One can conclude that the chemical information encoded by six simplex-informational descriptors reflects the variation of the experimental solubility of fullerene derivatives in a satisfactory manner, and allowed a proper characterization of structurally heterogeneous compounds from both the training and test sets. It involved theoretical descriptors that have a direct interpretation. The statistical parameters of the proposed model compare fairly well with developed previously models, based on the considered here dataset. In addition, informational descriptors are potentially useful for ADME predictions (ADME stands for “absorption, distribution, metabolism, and excretion” abbreviation in pharmacokinetics and pharmacology).

4 Conclusions

Two different methods: simplex approach and the informational field [14] theory were simultaneously applied describing structure features of fullerene derivatives. Fullerene’s molecular graphs were differentiated using informational potentials of the influence of near and far surroundings. Due to this fact the set of descriptors becomes more diverse. Proposed here simplex informational descriptors were evaluated in terms of mechanistic interpretation and were recognized as reliable descriptors for chemoinformatics studies.

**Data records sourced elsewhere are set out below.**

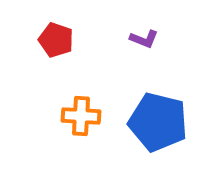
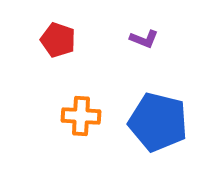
red pentagon: moved 2 px right
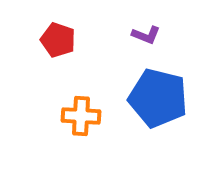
purple L-shape: moved 2 px right, 4 px up
blue pentagon: moved 24 px up
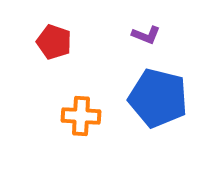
red pentagon: moved 4 px left, 2 px down
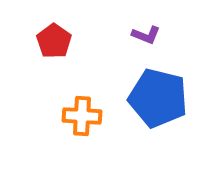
red pentagon: moved 1 px up; rotated 16 degrees clockwise
orange cross: moved 1 px right
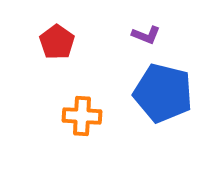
red pentagon: moved 3 px right, 1 px down
blue pentagon: moved 5 px right, 5 px up
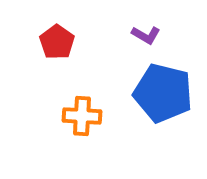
purple L-shape: rotated 8 degrees clockwise
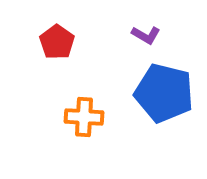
blue pentagon: moved 1 px right
orange cross: moved 2 px right, 1 px down
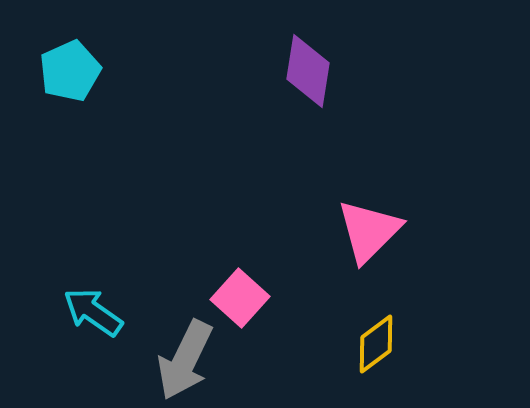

Based on introduced descriptors we have analyzed quantitative structure-solubility relationships for set of fullerene derivatives and compared this model with the other, reported in the literature. The developed methodology of structural representation is potentially useful for QSAR/QSPR studies of fullerenes ADME evaluations. The QSPR solvation models, based on simplex informational descriptors are fast and have reasonable predictive power.